Hey

It’s one pm, I have my coffee

I have written an ad, for the business, and I am having my own energy

I just need to pop the right url on it, and make sure that the image I have is showing.

I am holding my own energy; when I walk around.  At one point, I kinda had the vibe that I sort all my own problems out; Idk if that is true.

I suppose it’s focussing on w is w|i, and not feeling the need to feel other peoples’ energy.

I remember coming over a bridge, and these people, were looking over the side, rly feeling something.  I made a point of not trying to take some of that energy.

In Other News

Eating less is going rly well.  Idk if my jacket is fitting better; bc I have been wearing it open.  I’m surprised by how easy it w and is, compared to how much of a challenge at the start; rly on the first day.

I have cut back my ginseng to half; they are one a day tablets.  This is giving me totally the right vibe.

I am liking the business and thinking of not thinking about it till tonight.  It like letting go of it, and being able to just have something else in my mind.  There were moments when I thought about thinking about it, and I just let it go and said I w do it tonight.  I’m looking forward to it.

Last night I woke at nine, and did six hours, and then had three hours sleep.  I find that if I don’t do it in the evening, I sleep better.  That’s my goal, to leave it until I wake.  Rly it’s the afternoon.  I get to not touch it and have faith that it w get done.  Maybe it won’t, I may sleep right through, tho it’s unlikely.

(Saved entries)
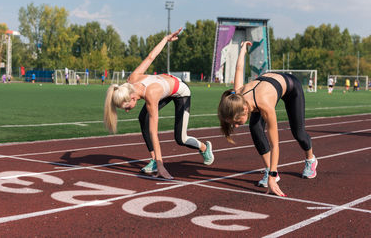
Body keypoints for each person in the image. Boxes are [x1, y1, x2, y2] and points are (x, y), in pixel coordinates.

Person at [104, 28, 214, 180]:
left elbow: (154, 133)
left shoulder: (151, 94)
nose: (128, 111)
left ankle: (204, 147)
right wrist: (165, 39)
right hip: (165, 89)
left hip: (181, 93)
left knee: (180, 138)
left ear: (132, 98)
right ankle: (154, 160)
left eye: (126, 108)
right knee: (143, 118)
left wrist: (162, 166)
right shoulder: (132, 80)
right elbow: (150, 57)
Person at [217, 41, 317, 197]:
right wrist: (243, 49)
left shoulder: (264, 105)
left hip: (291, 88)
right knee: (255, 127)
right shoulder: (237, 95)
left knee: (298, 133)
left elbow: (275, 144)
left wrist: (272, 177)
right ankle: (269, 169)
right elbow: (239, 69)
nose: (236, 126)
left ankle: (311, 160)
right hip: (265, 87)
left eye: (237, 122)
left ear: (244, 110)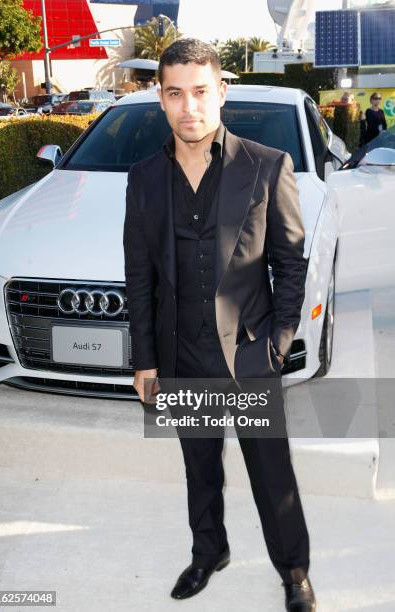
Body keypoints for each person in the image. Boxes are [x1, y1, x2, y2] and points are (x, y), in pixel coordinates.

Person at [123, 38, 316, 611]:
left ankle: (294, 571)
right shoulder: (143, 179)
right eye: (176, 93)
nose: (190, 107)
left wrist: (278, 345)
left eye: (201, 92)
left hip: (250, 357)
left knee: (272, 479)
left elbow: (290, 264)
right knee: (199, 468)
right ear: (160, 97)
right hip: (181, 357)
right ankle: (208, 553)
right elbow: (139, 279)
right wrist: (145, 361)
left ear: (220, 92)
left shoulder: (267, 166)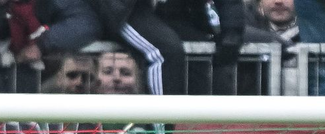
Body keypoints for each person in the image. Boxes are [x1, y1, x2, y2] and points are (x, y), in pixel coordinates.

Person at [93, 0, 246, 96]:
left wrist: (233, 31)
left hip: (180, 17)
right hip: (124, 12)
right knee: (163, 53)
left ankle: (188, 130)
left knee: (198, 63)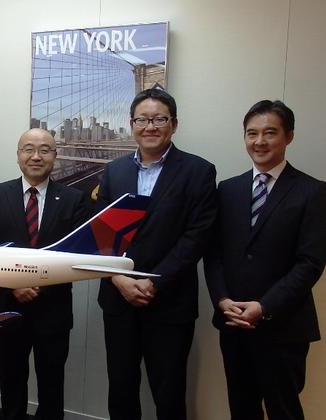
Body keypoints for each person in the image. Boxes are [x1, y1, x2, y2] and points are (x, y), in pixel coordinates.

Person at [96, 88, 217, 420]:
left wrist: (154, 282)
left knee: (169, 393)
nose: (150, 126)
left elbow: (196, 237)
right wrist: (118, 278)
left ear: (174, 124)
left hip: (169, 301)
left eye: (159, 119)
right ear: (131, 124)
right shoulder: (114, 171)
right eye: (142, 120)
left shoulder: (198, 171)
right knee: (121, 388)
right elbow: (102, 236)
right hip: (118, 299)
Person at [204, 100, 326, 420]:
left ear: (289, 136)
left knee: (284, 411)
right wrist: (222, 299)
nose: (259, 141)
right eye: (251, 133)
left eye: (270, 133)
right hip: (233, 324)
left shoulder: (313, 192)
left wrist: (264, 306)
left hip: (283, 327)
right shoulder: (227, 189)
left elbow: (310, 263)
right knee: (241, 409)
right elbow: (214, 253)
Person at [0, 128, 88, 420]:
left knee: (52, 387)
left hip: (53, 310)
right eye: (28, 149)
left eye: (44, 150)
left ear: (55, 156)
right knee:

◆ AIM OF THE TASK ◆
Decide whether each statement agrees with the journal entry, answering yes or no and quoting the words that settle it: (a) The writer has already written an ad for the business. (b) The writer has stopped taking ginseng altogether. (c) The writer has coffee at one pm. The data has no role in this exercise.

◆ RESPONSE AREA ◆
(a) Yes: "I have written an ad, for the business"
(b) No: "I have cut back my ginseng to half"
(c) Yes: "It’s one pm, I have my coffee"